Something that’s become abundantly clear in recent years is
that remakes, reboots, reimaginings, and all other sundry manner of “RE” terms
for bringing back old recognizable franchises, aren’t just a passing trend but
a full on cultural force. For the
most part it’s not a surprising shift as the Internet age has helped a lot of
older media franchises persist in public memory without really exposing newer
generations to the originals, allowing for cheap retreads of classics to seem
fresh and new while also milking lucrative nostalgia dollars from
completionists fans. It’s a
viscous cycle to be sure but sometimes the system works as with the
sequel/reboot Mad Max: Fury Road, the
rebooted Hannibal show on NBC, or the
highly underrated remake of The Crazies.
My point is that revisitation
seems to work best for works of horror which is why I’m kind of on board with
the recently announced remake/reboot of Nosferatu.
There have been revisitations of Nosferatu in the past but this is the most recent take on the
film. Previously in 1979 famed
German director Werner Herzog directed a film called Nosferatu The Vampyre, which, while not a direct remake, was visual
ode to the original silent film.
In 2000 Willem Dafoe starred in a very enjoyable, if now weirdly
forgotten, fictional account of the film called Shadow of the Vampire.
Shadow of the Vampire imagined
that the actor playing Count Orlock (the lead villain of Nosferatu) was actually a vampire himself in real life that Murnau,
played by John Malkovich, had somehow convinced to be in his film. It’s a surreal experience of a film but
I highly recommend it for anyone who’s never heard of it.
As for Egger’s adaptation, I haven’t seen The Witch or any of Egger’s previous
work so I really don’t know what to expect from him. The biggest thing that I’m left wondering is how much we
really need an actual remake of Nosferatu. The basic story isn’t that different
from Dracula in a meaningful way and
we’ve had plenty of Dracula over the
years as well. I feel it’d be more
important to copy the visual aesthetics of Nosferatu,
the chilling eeriness of the whole film, rather than anything else. It’s an unfortunate truth that the
vampire genre really doesn’t have any standard barers in terms of aesthetics.

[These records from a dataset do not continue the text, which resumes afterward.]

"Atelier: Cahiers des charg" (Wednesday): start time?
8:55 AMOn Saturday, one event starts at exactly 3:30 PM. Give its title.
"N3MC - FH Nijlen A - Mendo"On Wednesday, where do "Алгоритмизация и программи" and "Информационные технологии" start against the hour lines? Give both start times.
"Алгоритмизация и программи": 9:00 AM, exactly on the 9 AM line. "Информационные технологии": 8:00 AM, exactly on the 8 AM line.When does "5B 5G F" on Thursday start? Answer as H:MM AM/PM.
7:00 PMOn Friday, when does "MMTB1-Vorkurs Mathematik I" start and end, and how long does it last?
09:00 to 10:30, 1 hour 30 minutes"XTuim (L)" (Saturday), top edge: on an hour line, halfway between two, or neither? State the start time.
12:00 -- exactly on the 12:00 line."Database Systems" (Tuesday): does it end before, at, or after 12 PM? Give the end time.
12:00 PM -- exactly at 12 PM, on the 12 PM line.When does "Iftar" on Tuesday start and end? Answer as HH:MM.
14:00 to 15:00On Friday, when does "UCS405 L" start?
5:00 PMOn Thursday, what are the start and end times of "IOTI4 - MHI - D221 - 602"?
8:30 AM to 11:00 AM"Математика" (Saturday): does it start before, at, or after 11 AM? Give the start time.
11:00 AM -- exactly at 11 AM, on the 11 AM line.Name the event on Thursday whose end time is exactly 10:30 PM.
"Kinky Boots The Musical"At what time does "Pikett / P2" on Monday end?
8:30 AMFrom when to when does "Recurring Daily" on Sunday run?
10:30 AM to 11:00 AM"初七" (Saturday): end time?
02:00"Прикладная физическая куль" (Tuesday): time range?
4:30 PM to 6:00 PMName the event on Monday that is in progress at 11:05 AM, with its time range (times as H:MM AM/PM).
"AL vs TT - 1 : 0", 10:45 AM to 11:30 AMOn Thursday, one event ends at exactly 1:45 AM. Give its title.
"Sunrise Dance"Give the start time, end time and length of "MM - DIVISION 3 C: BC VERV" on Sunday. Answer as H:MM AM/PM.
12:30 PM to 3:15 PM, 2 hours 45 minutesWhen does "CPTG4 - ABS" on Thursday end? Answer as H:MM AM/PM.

Classics of the genre like Nosferatu, Dracula, Near Dark, Interview With a Vampire, and even Let The Right One In haven’t really
impacted our consciousness of how vampires should be visualized, certainly
nowhere near as much as the triple punch of Blade,
Buffy, and Underworld have. We’ve seen some resurgence in recent
years towards the Nosferatu school of
vampire design, most recently in The
Strain, so if this new reboot gets us a greater breadth of scope for the
visual depiction of vampires on screen I’m all for it.